Try it:
Read through the data, and wherever a line holds the word "students", write that line out.

(Saved entries)
● ● ● ● ●

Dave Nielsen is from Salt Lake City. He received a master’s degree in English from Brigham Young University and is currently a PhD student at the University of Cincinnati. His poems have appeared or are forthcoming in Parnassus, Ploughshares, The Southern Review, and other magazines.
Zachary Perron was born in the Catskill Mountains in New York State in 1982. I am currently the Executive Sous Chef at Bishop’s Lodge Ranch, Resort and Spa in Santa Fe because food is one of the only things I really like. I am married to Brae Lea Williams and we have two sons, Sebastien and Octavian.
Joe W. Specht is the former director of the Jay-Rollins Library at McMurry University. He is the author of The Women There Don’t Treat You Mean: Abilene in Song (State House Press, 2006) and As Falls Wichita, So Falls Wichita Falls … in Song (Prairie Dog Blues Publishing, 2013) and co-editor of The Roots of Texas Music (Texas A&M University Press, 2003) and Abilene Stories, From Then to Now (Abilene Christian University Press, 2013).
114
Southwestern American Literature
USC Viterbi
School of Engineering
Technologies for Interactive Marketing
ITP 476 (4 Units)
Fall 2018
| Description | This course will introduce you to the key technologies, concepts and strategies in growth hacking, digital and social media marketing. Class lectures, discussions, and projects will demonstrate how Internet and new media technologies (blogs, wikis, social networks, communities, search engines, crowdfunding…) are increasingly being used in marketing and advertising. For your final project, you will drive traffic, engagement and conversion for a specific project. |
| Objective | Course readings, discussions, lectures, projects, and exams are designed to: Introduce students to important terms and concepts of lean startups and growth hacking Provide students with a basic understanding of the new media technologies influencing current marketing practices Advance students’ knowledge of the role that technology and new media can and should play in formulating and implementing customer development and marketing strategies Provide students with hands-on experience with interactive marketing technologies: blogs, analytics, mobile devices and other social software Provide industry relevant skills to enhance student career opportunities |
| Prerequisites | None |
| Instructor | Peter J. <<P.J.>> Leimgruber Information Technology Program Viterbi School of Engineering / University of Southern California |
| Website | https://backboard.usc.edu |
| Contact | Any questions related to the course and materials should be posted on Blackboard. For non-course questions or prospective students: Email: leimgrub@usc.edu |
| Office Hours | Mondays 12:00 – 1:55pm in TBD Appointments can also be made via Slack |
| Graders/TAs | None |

● ● ● ● ●

Final answer:
| Objective | Course readings, discussions, lectures, projects, and exams are designed to: Introduce students to important terms and concepts of lean startups and growth hacking Provide students with a basic understanding of the new media technologies influencing current marketing practices Advance students’ knowledge of the role that technology and new media can and should play in formulating and implementing customer development and marketing strategies Provide students with hands-on experience with interactive marketing technologies: blogs, analytics, mobile devices and other social software Provide industry relevant skills to enhance student career opportunities |
| Contact | Any questions related to the course and materials should be posted on Blackboard. For non-course questions or prospective students: Email: leimgrub@usc.edu |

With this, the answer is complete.